Le mandat de Pravind Jugnauth fut également marqué par une série d’arrestations ciblant hauts fonctionnaires et politiciens. Tous poursuivis avec fracas, presque tous blanchis dans un silence embarrassé. L’impression laissée est celle d’un appareil d’État utilisé pour broyer systématiquement ce qui pouvait ressembler de près ou de loin à une opposition crédible. Le MSM semblait n’avoir qu’un objectif : nuit et finir le Parti travailliste. Mais il n’y est jamais parvenu – et n’y parviendra jamais.

Le même schéma s’est répété contre les opposants, les militants, les internautes ordinaires et même les journalistes. Bruneau Laurette, Akil et Avinash Bissessur, ou encore Rachna Seenauth ont été arrêtés ou inquiétés pour avoir critiqué le pouvoir. Des convocations « under warning » ont visé plusieurs journalistes, et non des moindres. Pendant ce temps, des allégations persistantes de « planting » par des unités spécialisées, notamment la SST, ont installé une suspicion durable autour des méthodes policières. Le message était clair : toute voix dissidente serait soit intimidée, soit neutralisée.

La liberté d’expression s’en est trouvée profondément érodée. L’autocensure s’est enracinée, la population a appris à se taire pour éviter d’attirer l’attention des autorités. Et alors que le Premier ministre le Dr Navin Ramgoolam, a révélé au Parlement, après le changement de régime, l’existence d’un vaste système d’espionnage au bénéfice de l’ancien pouvoir, l’ampleur de la dérive institutionnelle devenait impossible à ignorer. Ce réseau de surveillance a certes été démantelé, mais il a durablement entaché la confiance entre citoyens et institutions.

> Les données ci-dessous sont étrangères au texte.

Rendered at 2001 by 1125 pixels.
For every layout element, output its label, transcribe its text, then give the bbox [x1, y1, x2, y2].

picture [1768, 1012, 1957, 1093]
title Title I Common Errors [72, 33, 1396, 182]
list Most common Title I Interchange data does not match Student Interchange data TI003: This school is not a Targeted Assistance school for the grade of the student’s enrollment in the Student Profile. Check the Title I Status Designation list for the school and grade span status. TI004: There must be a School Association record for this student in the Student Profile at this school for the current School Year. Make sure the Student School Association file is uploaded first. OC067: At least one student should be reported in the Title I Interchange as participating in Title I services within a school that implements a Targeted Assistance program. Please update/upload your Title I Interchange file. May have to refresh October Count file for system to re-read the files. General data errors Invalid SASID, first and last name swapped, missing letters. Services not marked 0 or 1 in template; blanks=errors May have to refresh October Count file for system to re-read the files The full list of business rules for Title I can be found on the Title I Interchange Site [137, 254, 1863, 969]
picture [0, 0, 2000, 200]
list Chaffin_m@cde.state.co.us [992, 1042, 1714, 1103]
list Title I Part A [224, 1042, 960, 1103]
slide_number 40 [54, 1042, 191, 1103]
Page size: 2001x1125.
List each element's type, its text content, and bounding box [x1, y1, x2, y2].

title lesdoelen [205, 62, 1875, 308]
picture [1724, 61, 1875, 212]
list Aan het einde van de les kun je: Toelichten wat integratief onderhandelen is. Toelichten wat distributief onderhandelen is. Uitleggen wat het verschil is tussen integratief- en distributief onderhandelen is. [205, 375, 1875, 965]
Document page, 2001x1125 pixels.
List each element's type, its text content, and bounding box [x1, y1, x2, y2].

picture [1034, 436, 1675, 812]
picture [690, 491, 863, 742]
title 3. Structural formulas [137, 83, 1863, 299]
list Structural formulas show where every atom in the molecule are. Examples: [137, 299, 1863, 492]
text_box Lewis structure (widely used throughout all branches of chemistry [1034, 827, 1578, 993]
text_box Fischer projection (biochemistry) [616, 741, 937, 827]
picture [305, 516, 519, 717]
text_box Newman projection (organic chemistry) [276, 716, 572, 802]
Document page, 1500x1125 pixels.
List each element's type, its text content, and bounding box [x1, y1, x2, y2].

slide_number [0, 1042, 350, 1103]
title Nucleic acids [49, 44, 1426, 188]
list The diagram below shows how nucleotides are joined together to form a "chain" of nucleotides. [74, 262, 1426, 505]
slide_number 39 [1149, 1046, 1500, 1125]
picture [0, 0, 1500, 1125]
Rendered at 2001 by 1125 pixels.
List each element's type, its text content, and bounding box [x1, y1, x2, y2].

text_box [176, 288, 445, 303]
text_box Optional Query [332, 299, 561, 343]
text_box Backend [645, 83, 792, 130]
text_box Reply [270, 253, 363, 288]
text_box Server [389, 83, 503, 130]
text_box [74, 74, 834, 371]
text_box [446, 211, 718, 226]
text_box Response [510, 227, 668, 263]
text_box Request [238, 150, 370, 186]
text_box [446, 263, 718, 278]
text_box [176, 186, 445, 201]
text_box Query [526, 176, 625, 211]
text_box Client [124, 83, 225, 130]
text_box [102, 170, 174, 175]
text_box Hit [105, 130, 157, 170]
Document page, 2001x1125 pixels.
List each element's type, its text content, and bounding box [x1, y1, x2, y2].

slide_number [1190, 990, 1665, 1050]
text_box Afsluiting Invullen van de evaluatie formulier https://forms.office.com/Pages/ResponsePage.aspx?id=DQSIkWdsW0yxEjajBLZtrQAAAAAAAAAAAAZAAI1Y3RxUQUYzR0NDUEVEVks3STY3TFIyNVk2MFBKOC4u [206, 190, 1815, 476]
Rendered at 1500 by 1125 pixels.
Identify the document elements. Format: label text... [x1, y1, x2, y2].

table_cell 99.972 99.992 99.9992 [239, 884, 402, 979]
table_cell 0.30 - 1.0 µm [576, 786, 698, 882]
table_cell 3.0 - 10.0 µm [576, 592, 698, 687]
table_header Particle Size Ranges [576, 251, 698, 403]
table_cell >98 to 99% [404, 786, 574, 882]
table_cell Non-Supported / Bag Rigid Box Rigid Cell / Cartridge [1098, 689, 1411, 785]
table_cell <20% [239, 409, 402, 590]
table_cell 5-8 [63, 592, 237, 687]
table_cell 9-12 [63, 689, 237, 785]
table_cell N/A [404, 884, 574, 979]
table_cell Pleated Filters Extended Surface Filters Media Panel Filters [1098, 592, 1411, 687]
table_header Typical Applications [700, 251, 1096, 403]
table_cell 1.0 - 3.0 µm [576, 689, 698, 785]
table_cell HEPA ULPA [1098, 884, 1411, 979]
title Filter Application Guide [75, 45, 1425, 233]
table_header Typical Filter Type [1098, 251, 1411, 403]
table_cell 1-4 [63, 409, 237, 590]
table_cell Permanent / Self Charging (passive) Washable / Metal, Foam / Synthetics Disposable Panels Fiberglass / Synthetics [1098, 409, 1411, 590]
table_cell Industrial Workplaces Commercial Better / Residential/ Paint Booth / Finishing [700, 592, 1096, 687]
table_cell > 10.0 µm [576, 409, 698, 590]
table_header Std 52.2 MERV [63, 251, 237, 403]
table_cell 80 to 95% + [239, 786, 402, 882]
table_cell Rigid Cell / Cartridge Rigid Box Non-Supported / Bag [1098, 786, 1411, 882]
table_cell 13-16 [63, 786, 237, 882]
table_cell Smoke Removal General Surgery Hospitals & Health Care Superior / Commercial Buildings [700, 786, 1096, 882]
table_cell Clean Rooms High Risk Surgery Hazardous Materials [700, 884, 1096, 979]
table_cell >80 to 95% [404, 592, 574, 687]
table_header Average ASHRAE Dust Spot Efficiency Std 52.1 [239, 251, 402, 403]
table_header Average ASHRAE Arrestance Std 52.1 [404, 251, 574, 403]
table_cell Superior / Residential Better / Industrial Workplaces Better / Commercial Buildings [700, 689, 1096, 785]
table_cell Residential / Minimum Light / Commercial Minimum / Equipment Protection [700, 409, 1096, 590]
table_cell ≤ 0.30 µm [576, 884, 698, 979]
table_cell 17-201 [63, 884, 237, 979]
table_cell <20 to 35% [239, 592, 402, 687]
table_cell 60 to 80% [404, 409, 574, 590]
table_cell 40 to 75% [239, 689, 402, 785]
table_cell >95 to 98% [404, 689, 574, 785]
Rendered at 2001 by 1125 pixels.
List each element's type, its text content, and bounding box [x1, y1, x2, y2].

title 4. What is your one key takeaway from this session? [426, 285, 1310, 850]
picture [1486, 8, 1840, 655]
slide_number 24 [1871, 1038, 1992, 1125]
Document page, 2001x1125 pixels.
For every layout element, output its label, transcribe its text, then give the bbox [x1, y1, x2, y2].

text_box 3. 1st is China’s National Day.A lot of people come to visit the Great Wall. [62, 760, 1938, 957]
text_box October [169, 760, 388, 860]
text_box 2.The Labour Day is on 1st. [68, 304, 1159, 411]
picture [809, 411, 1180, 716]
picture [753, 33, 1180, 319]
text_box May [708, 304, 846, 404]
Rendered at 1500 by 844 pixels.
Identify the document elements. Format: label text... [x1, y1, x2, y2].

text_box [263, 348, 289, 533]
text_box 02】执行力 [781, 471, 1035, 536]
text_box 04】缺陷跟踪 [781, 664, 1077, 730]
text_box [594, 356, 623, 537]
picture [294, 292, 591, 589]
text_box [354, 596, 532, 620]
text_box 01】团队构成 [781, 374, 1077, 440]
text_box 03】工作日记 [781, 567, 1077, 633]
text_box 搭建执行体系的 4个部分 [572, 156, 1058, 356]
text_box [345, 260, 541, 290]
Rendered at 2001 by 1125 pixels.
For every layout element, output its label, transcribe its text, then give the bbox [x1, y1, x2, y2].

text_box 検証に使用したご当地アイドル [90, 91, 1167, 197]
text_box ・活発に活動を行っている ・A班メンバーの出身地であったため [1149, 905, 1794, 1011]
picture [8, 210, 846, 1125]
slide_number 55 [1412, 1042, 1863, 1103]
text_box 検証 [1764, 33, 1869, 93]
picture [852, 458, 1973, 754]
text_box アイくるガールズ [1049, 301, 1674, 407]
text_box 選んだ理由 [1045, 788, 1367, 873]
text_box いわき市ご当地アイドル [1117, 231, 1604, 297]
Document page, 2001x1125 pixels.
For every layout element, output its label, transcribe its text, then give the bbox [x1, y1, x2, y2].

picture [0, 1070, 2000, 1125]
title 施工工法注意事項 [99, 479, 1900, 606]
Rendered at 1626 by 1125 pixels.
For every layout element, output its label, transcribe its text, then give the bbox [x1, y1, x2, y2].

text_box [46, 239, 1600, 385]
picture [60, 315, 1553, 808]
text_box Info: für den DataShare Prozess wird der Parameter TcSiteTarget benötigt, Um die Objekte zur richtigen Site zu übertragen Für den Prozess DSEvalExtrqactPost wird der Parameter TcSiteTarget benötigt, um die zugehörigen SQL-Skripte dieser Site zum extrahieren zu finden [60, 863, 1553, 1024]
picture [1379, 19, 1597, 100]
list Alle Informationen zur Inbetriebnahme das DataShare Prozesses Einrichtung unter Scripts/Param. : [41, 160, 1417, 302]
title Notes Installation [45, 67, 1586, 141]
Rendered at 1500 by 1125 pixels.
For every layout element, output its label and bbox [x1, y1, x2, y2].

À cela s’ajoute l’utilisation systématique de questions plantées au Parlement pendant près d’une décennie, dont la majorité visait le même homme : Navin Ramgoolam. Plutôt que d’être un espace de débat démocratique, l’Assemblée nationale avait été transformée en arène où l’on cherchait à abattre un adversaire politique.

Face à tout cela, la posture victimaire adoptée aujourd’hui par Pravind Jugnauth frise l’absurde. Celui qui dénonce une supposée vengeance politique est le même qui, selon de nombreux observateurs et acteurs politiques, l’a pratiquée avec constance et détermination. Il est difficile de trouver un autre dirigeant moderne à Maurice ayant utilisé les institutions avec autant d’acharnement contre ses opposants.

Mais l’histoire politique du pays l’a démontré : un pouvoir qui gouverne par la peur finit toujours par s’effondrer. On peut fragiliser un adversaire pour un temps, on peut tenter d’effacer un parti, mais on ne peut jamais empêcher une idée de revenir. Et la démocratie mauricienne mérite un avenir fondé sur la justice, pas sur la revanche. L’actuel Premier ministre, le Dr Navin Ramgoolam, le sait. Et l’on a des raisons de croire qu’il ne fera pas la même erreur que Pravind Jugnauth.